After doing some research on the subject, I was totally confused about Cisco terminal cables. These are just regular serial cables, with with all kinds of weird “cisco-y” features. The big tutorials on the web really confuse the issue by trying to cover every possible type of cable.

I’ll explain here how to create an adapter with a DB9 on one end, and a regular CAT5 ethernet cable stuck in the other end, that plugs into the Console or AUX port on a Cisco 2800 router (but should work with many routers).

First, get a DB-9 female to RJ45 8P8C modular adapter. This has the DB-9 on one end, and a RJ45 jack on the other, and a bunch of loose wires allowing you to connect the RJ45 pins to the DB9 pins.

I get mine from ITC Electronics because they’re close by. It costs $2.25.
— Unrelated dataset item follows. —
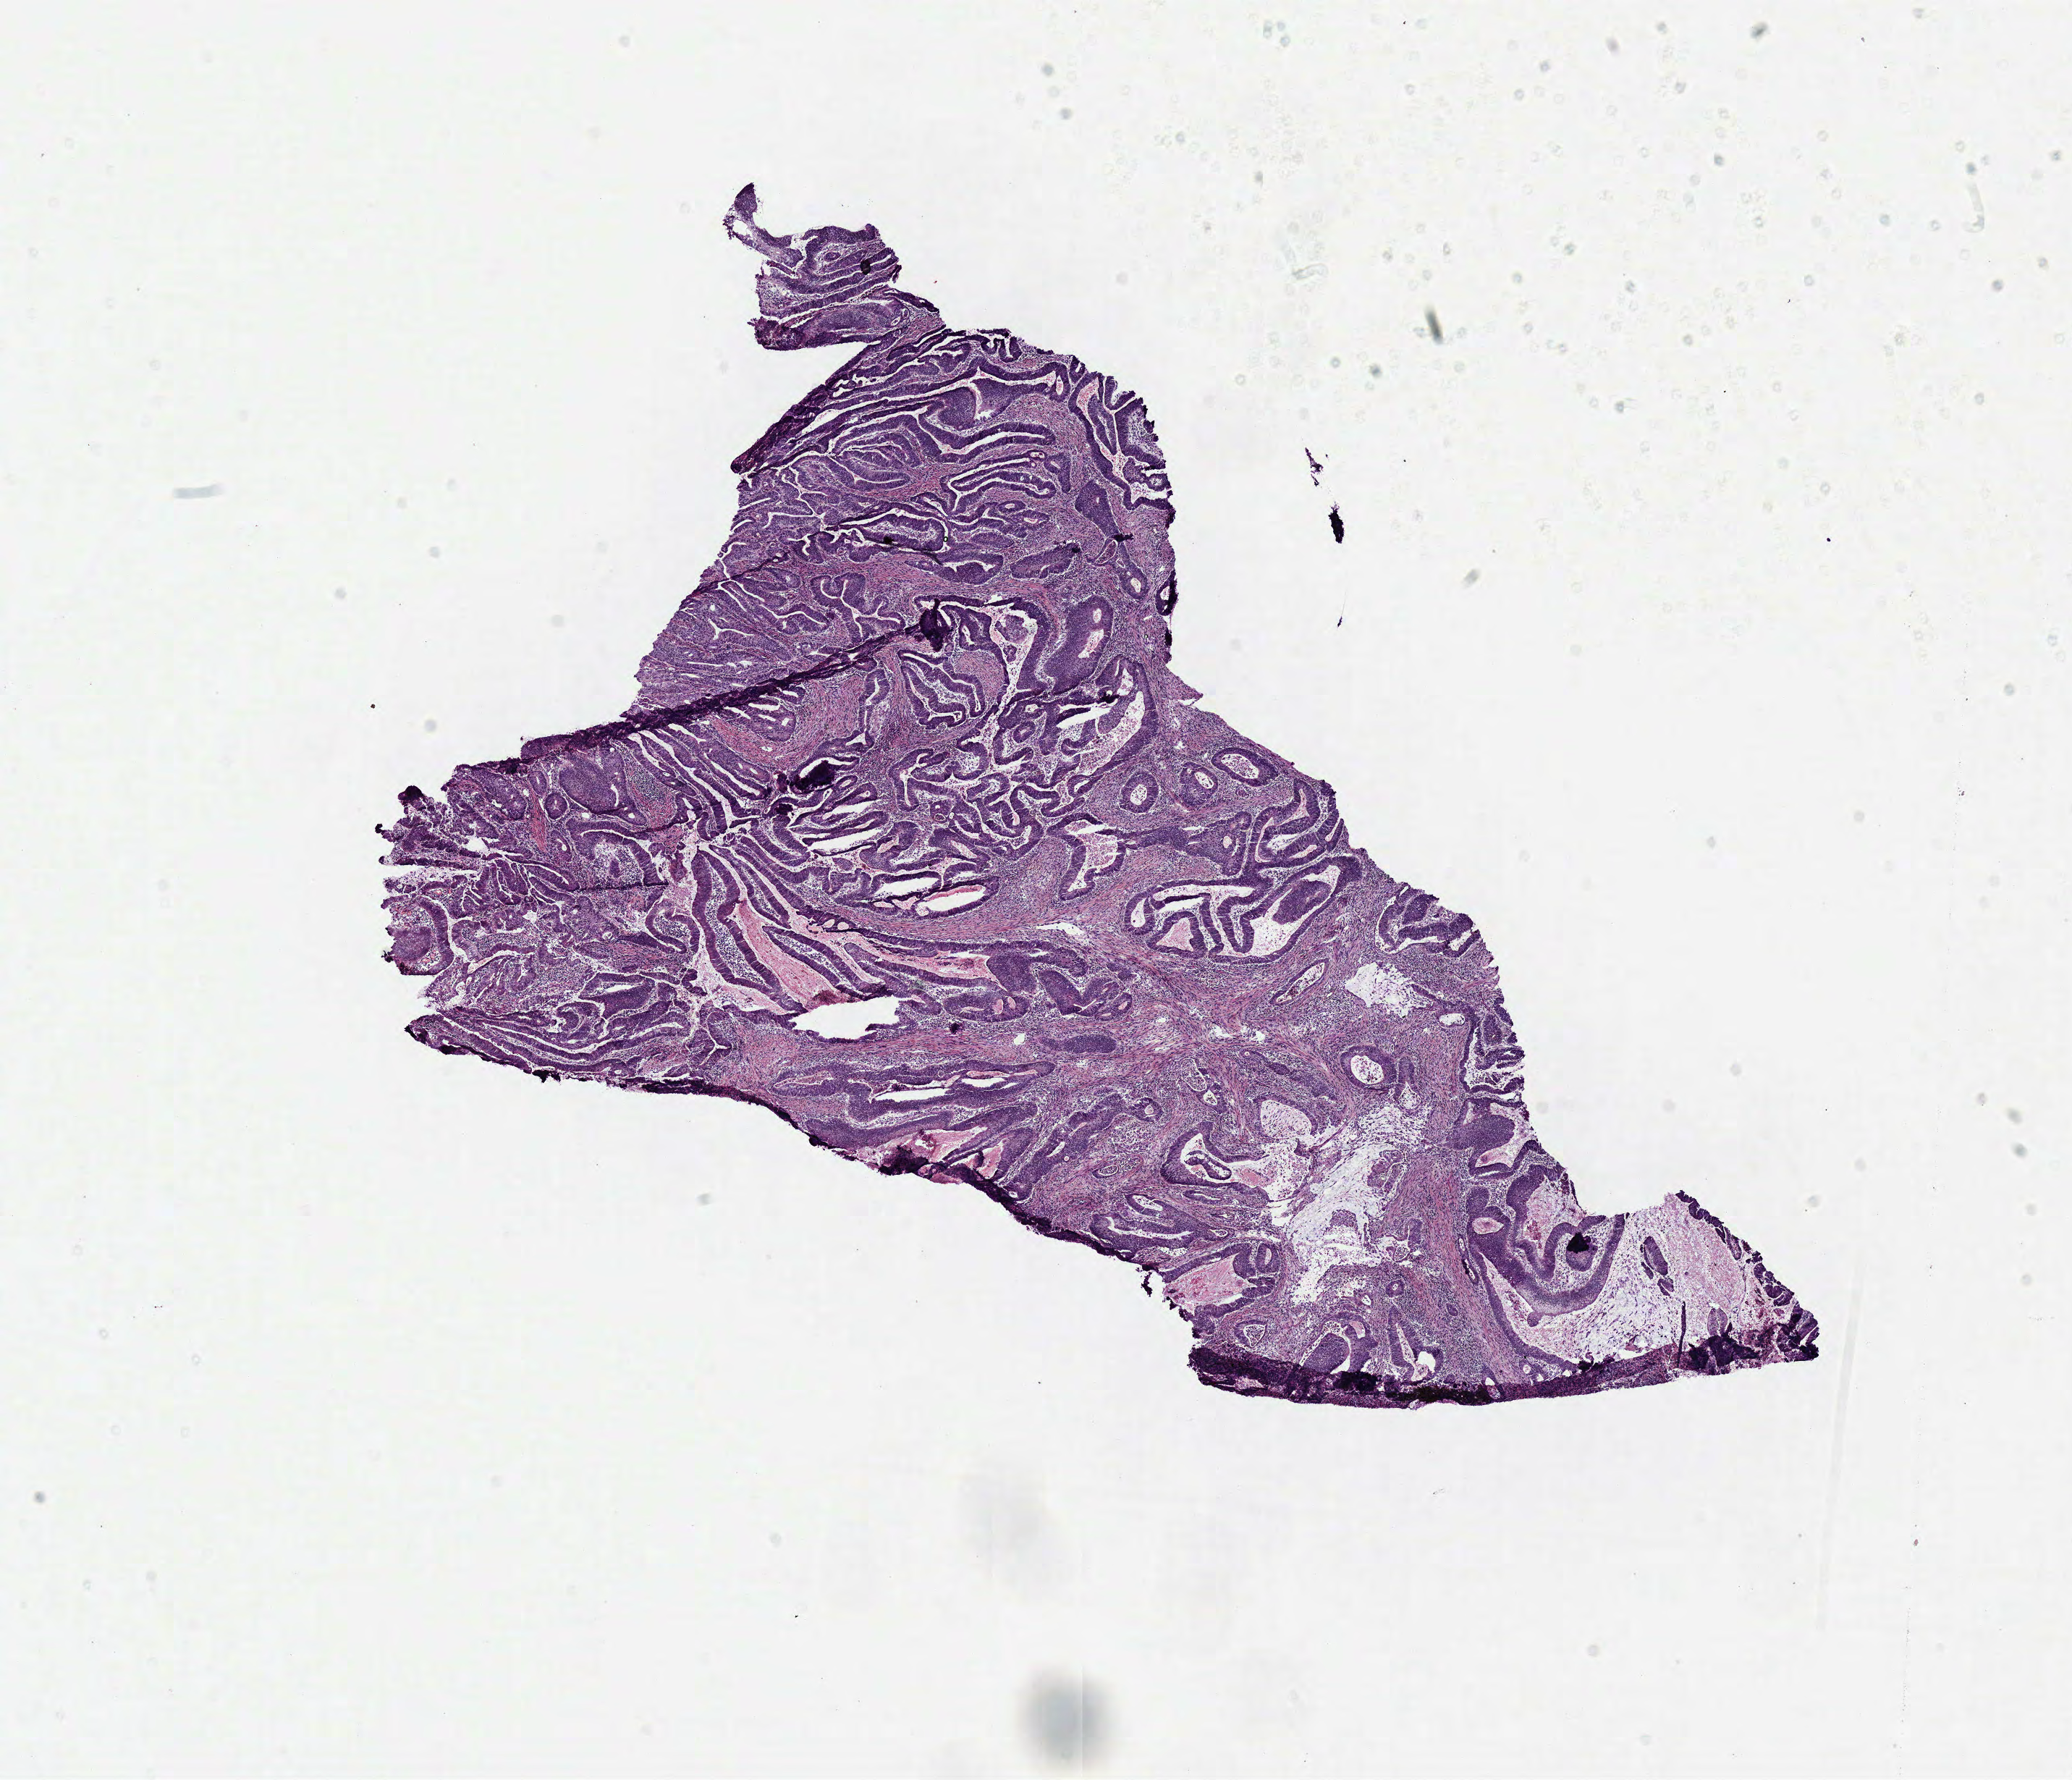
Whole-slide histology image, H&E, low-resolution overview of the scanned area, about 11.3 x 9.7 mm, frozen section, sample: primary tumour, colon. Patient: female, age at initial diagnosis 49 years. Pathologist review of this section (percent, as recorded): tumour cells 80%, tumour nuclei 80%, normal cells 0%, stromal cells 20%, necrosis 0%.
Diagnosis: Adenocarcinoma, NOS. AJCC pathologic stage: III (5th edition). Lymph nodes positive (case pathology): 1 of 26 examined.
The colored wires are usually like this:

1 blue
2 orange
3 black
4 red
5 green
6 yellow
7 brown
8 white

The Cisco RJ45 ports are wired using a weird Cisco scheme. [It’s not weird – it’s the Yost serial cable standard. It’s a good way to wire serial cables.] It’s not one of the standards schemes. It works like this:

RTS 1
DTR 2
TxD 3
GND 4
GND 5
RxD 6
DSR 7
CTS 8

The RS232 pins on a DB-9 are like this:

RTS 8
DTR 6
TxD 2
GND 5
RxD 3
DSR 4
CTS 7

So, just wire them up like that.

RTS is blue – it goes into pin 8 of the DB9.
DTR is orange – it goes into pin 6 of the DB9.
etc.

The tutorials out there talk about “rolled cables” and whatnot, but you don’t need to worry about that. Just wire it straight like the above, and you’re OK. You can leave pin 5 of the RJ45 (the green one) disconnected. At least I did, and it worked.

(I think, normally, the little adapter you make is wired so a rolled cable is required — but that seems totally foolish. The rolled cable looks just like an ethernet cable from afar. That would get lost in the toolbox. It’s better to just use ethernet cables and arrange the pins to work with ethernet cables.)
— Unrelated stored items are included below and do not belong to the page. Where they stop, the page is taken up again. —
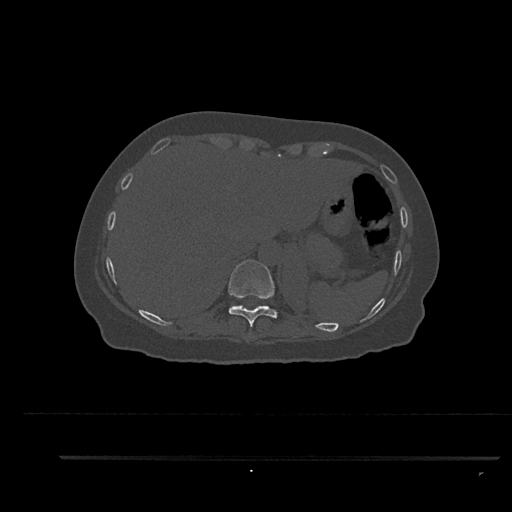
CT including the spine, one axial slice; position 360 of 797 along the scan axis; reconstruction kernel Br40s/3; 120 kVp; bone window (W 1800 / L 400 HU); 0.5 mm slice thickness; 512 × 512 image matrix. Patient: female, 44 years. From the clinical record (not read from this slice): primary cancer: renal; vertebrae with lytic lesions (as recorded): L1.
Outlined on this slice (semi-automatically segmented with operator editing):
- T10 vertebra: bounding box [x1, y1, x2, y2] px = [228, 260, 278, 332]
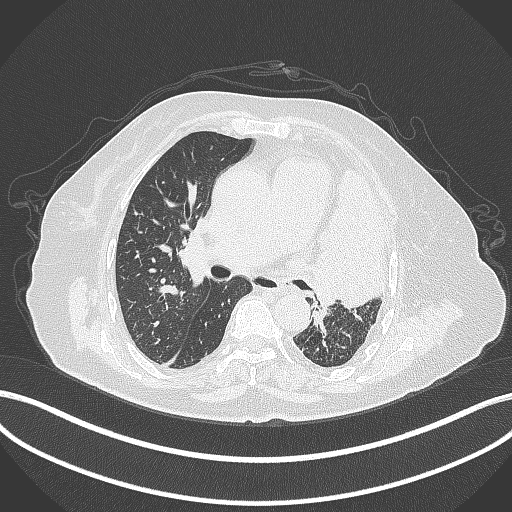
Chest CT, one axial slice. Position 220 of 399 along the scan axis. 120 kVp. Lung window (W 1500 / L -600 HU). 1 mm slice thickness. 512 × 512 image matrix, field of view 400 × 400 mm. Female patient, age 75 years. Case-level facts recorded for this patient, not image findings: clinical TNM (as recorded): T3 N3 M1.
Annotated regions visible in this slice (bounding box drawn by a radiologist):
- lung tumour (recorded histology: adenocarcinoma): bounding box <305,164,393,309> (left, top, right, bottom; pixels)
After all this is set up, you can use minicom (in Linux) to connect. Settings are 9600 8N1, no hardware flow control.

[After learning about Yost, I have to rescind my comments. The rolled cables are unique but the allow you to pretty easily make a wide range of common serial connections. Ignore what I wrote, and just make a Yost rolled cable and a DTE adapter, and you’re set.]
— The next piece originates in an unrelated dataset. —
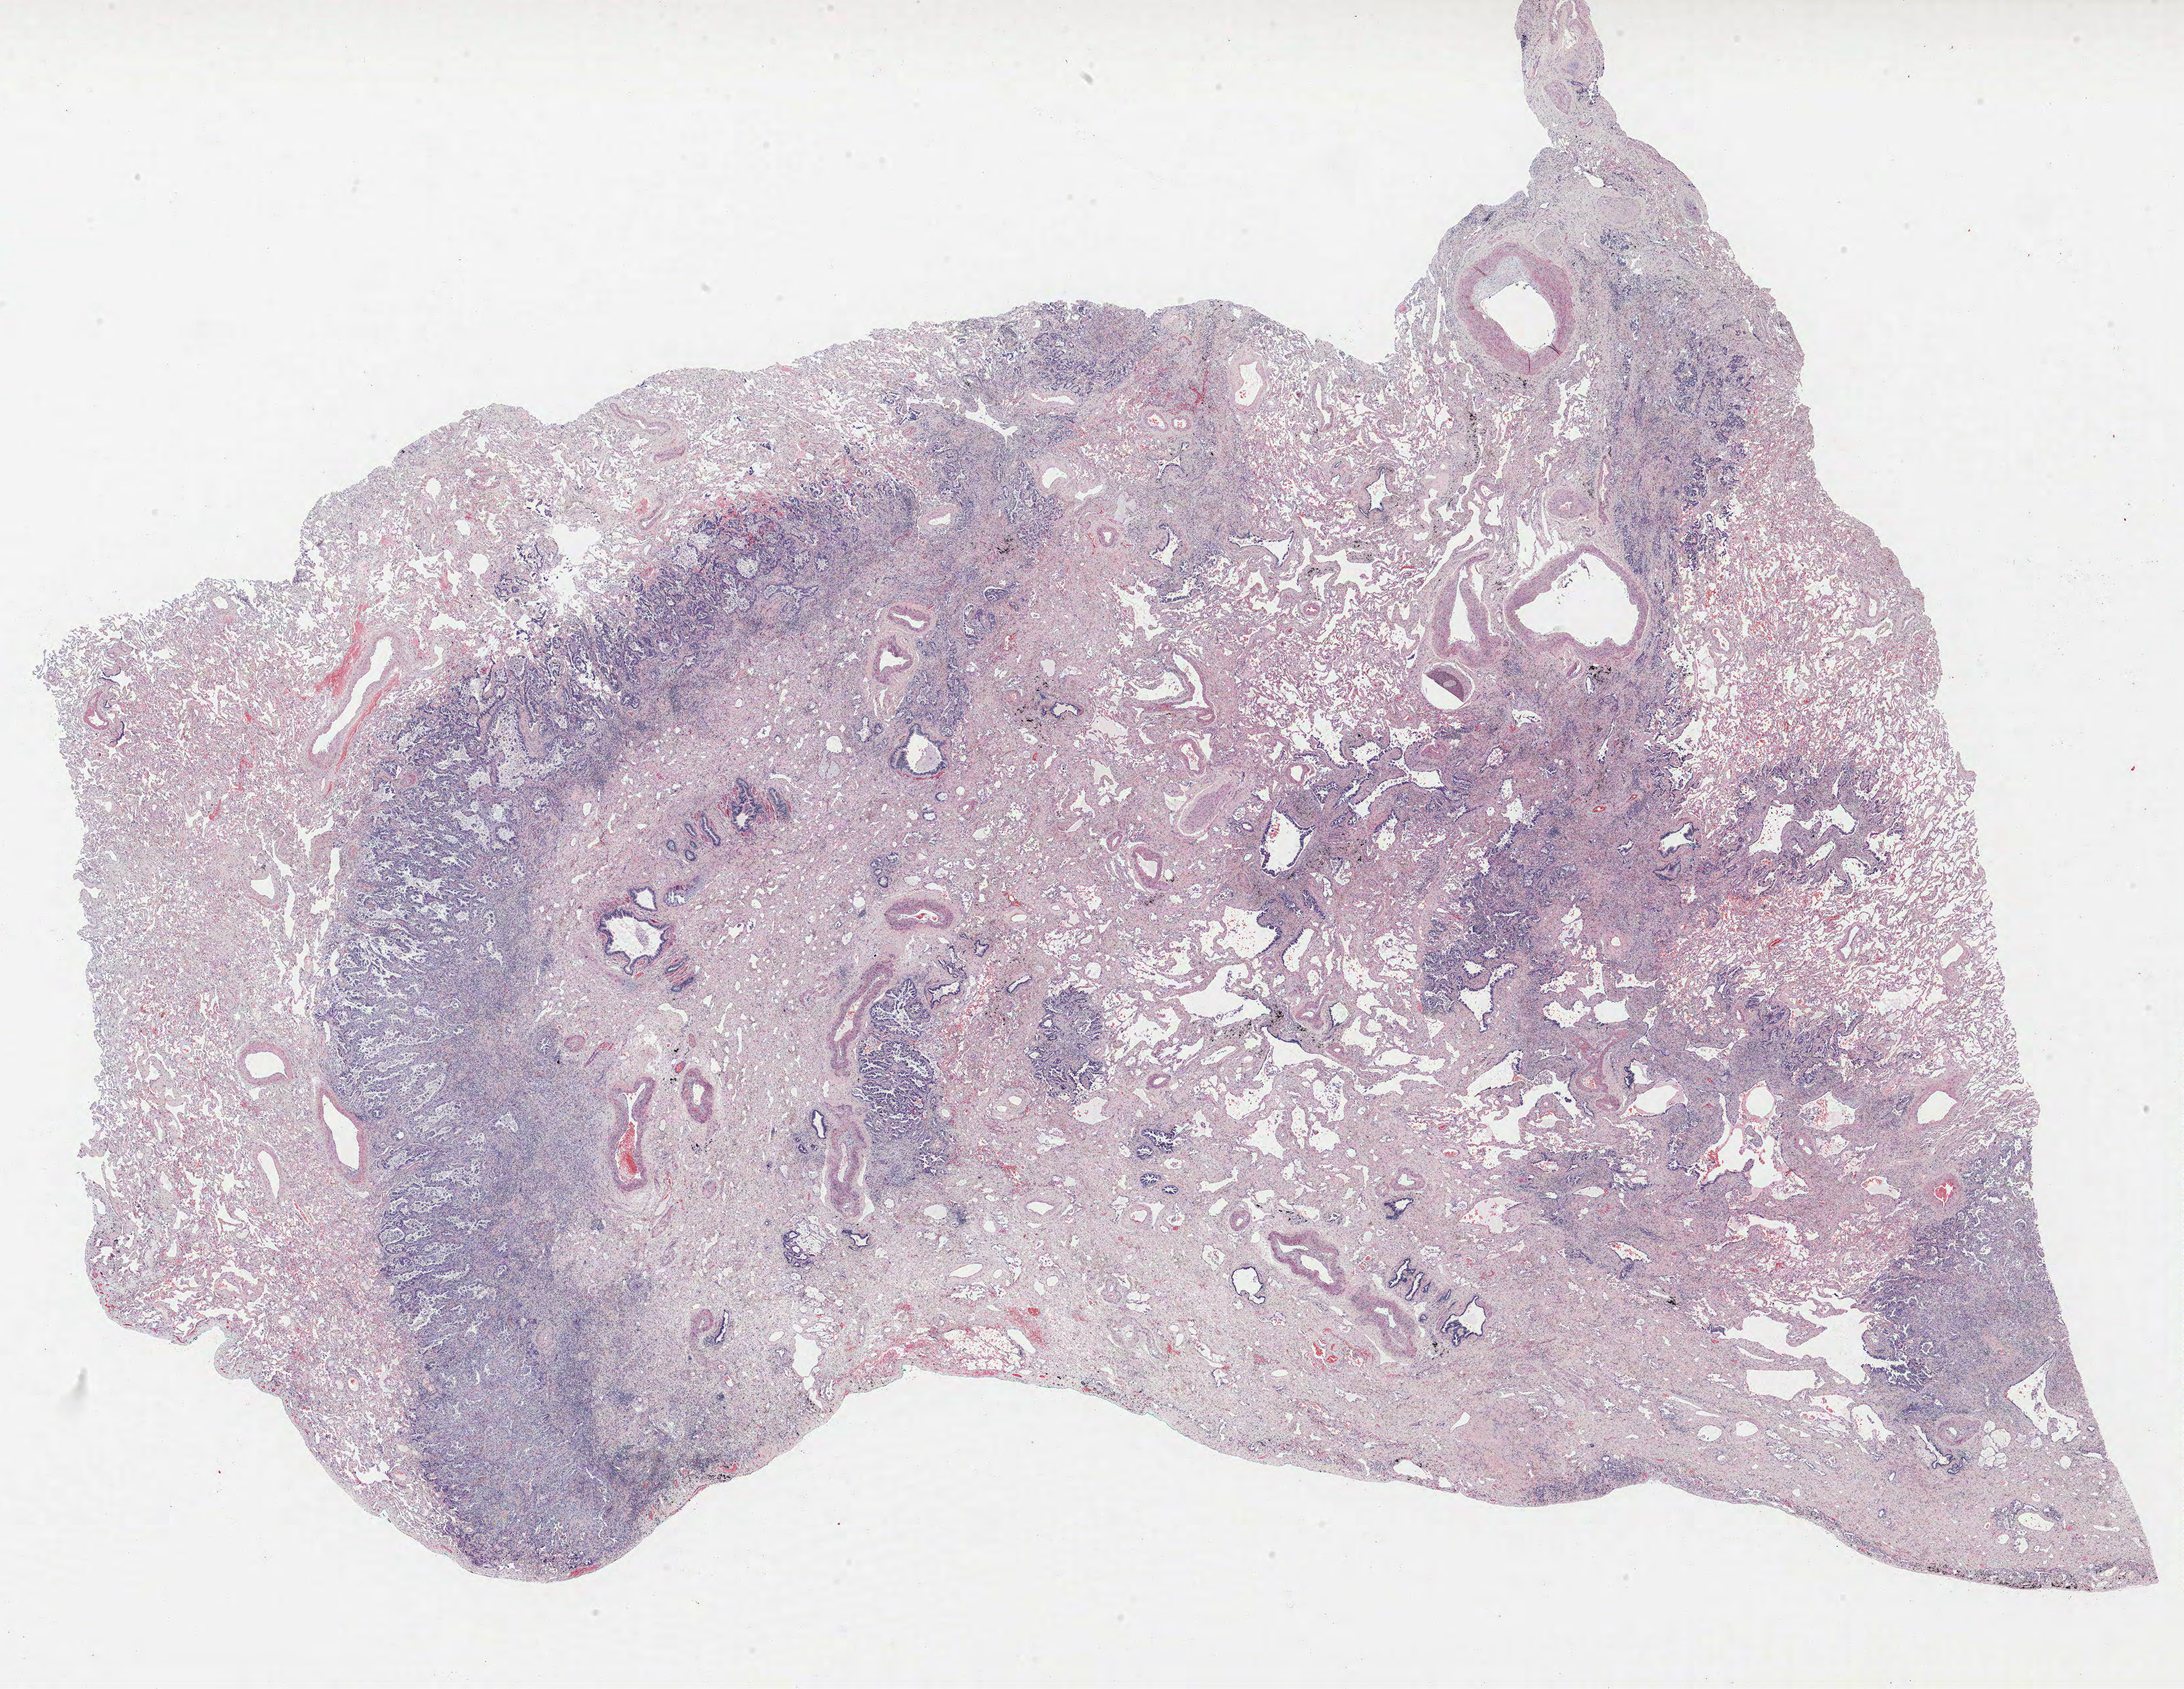
H&E whole-slide image, shown as a low-resolution overview of the whole scanned area (about 26.4 x 20.4 mm, acquisition: 40x scan). FFPE section. Lung. Female, age 68 at enrolment. Former smoker at enrolment. Grade: poorly differentiated (G3).
Participant's lung-cancer diagnosis: Adenocarcinoma, NOS. Primary tumour location (clinical record): left upper lobe. Tumour size (pathology): 50 mm. Stage (AJCC 6th edition): IB.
[What makes the rolled cable nice is that if you connect two computers – that is, two DTE devices – you then use two DTE adapters, and the cable will act as a null modem. If you connect to a DCE device, you use the DCE adapter, and it works. It’s just un-doing the null-modem and making it a straight through connection. Now, the real clevernsess of the rolled cable emerges when you have two DCE devices in a row – then you put DCE adapters on everything, and use the rolled cable.]